• **EXERCISE DIRECTIONS**
Please copy each of the records below word for word, line by line, with no changes.

+--

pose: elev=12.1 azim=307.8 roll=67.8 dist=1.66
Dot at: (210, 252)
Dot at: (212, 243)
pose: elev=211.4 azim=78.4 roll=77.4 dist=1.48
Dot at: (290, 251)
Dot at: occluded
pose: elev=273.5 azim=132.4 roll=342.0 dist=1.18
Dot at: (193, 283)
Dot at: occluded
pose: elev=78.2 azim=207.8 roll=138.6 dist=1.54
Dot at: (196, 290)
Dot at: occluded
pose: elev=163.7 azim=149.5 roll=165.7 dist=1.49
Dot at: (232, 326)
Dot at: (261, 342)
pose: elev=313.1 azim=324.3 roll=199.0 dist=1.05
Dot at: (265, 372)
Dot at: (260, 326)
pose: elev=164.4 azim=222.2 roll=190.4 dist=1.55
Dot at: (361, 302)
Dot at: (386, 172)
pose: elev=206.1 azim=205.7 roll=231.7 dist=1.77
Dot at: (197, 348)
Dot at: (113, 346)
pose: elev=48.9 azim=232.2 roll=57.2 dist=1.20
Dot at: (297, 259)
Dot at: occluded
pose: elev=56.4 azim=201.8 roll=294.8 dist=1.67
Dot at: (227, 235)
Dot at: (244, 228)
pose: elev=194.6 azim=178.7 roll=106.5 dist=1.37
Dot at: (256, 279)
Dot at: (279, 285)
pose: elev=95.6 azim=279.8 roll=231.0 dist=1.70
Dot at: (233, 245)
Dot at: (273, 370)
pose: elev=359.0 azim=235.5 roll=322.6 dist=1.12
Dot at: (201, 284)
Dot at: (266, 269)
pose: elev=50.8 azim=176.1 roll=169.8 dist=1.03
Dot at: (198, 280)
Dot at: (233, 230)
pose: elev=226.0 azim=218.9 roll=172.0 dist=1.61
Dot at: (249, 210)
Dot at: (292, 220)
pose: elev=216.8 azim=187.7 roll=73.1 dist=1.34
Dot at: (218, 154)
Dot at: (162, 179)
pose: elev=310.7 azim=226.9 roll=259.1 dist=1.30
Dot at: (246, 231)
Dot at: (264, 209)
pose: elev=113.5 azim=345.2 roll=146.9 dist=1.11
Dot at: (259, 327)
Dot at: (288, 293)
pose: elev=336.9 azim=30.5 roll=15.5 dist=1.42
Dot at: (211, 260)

+--

• **ANSWER TO THIS TASK**
pose: elev=12.1 azim=307.8 roll=67.8 dist=1.66
Dot at: (210, 252)
Dot at: (212, 243)
pose: elev=211.4 azim=78.4 roll=77.4 dist=1.48
Dot at: (290, 251)
Dot at: occluded
pose: elev=273.5 azim=132.4 roll=342.0 dist=1.18
Dot at: (193, 283)
Dot at: occluded
pose: elev=78.2 azim=207.8 roll=138.6 dist=1.54
Dot at: (196, 290)
Dot at: occluded
pose: elev=163.7 azim=149.5 roll=165.7 dist=1.49
Dot at: (232, 326)
Dot at: (261, 342)
pose: elev=313.1 azim=324.3 roll=199.0 dist=1.05
Dot at: (265, 372)
Dot at: (260, 326)
pose: elev=164.4 azim=222.2 roll=190.4 dist=1.55
Dot at: (361, 302)
Dot at: (386, 172)
pose: elev=206.1 azim=205.7 roll=231.7 dist=1.77
Dot at: (197, 348)
Dot at: (113, 346)
pose: elev=48.9 azim=232.2 roll=57.2 dist=1.20
Dot at: (297, 259)
Dot at: occluded
pose: elev=56.4 azim=201.8 roll=294.8 dist=1.67
Dot at: (227, 235)
Dot at: (244, 228)
pose: elev=194.6 azim=178.7 roll=106.5 dist=1.37
Dot at: (256, 279)
Dot at: (279, 285)
pose: elev=95.6 azim=279.8 roll=231.0 dist=1.70
Dot at: (233, 245)
Dot at: (273, 370)
pose: elev=359.0 azim=235.5 roll=322.6 dist=1.12
Dot at: (201, 284)
Dot at: (266, 269)
pose: elev=50.8 azim=176.1 roll=169.8 dist=1.03
Dot at: (198, 280)
Dot at: (233, 230)
pose: elev=226.0 azim=218.9 roll=172.0 dist=1.61
Dot at: (249, 210)
Dot at: (292, 220)
pose: elev=216.8 azim=187.7 roll=73.1 dist=1.34
Dot at: (218, 154)
Dot at: (162, 179)
pose: elev=310.7 azim=226.9 roll=259.1 dist=1.30
Dot at: (246, 231)
Dot at: (264, 209)
pose: elev=113.5 azim=345.2 roll=146.9 dist=1.11
Dot at: (259, 327)
Dot at: (288, 293)
pose: elev=336.9 azim=30.5 roll=15.5 dist=1.42
Dot at: (211, 260)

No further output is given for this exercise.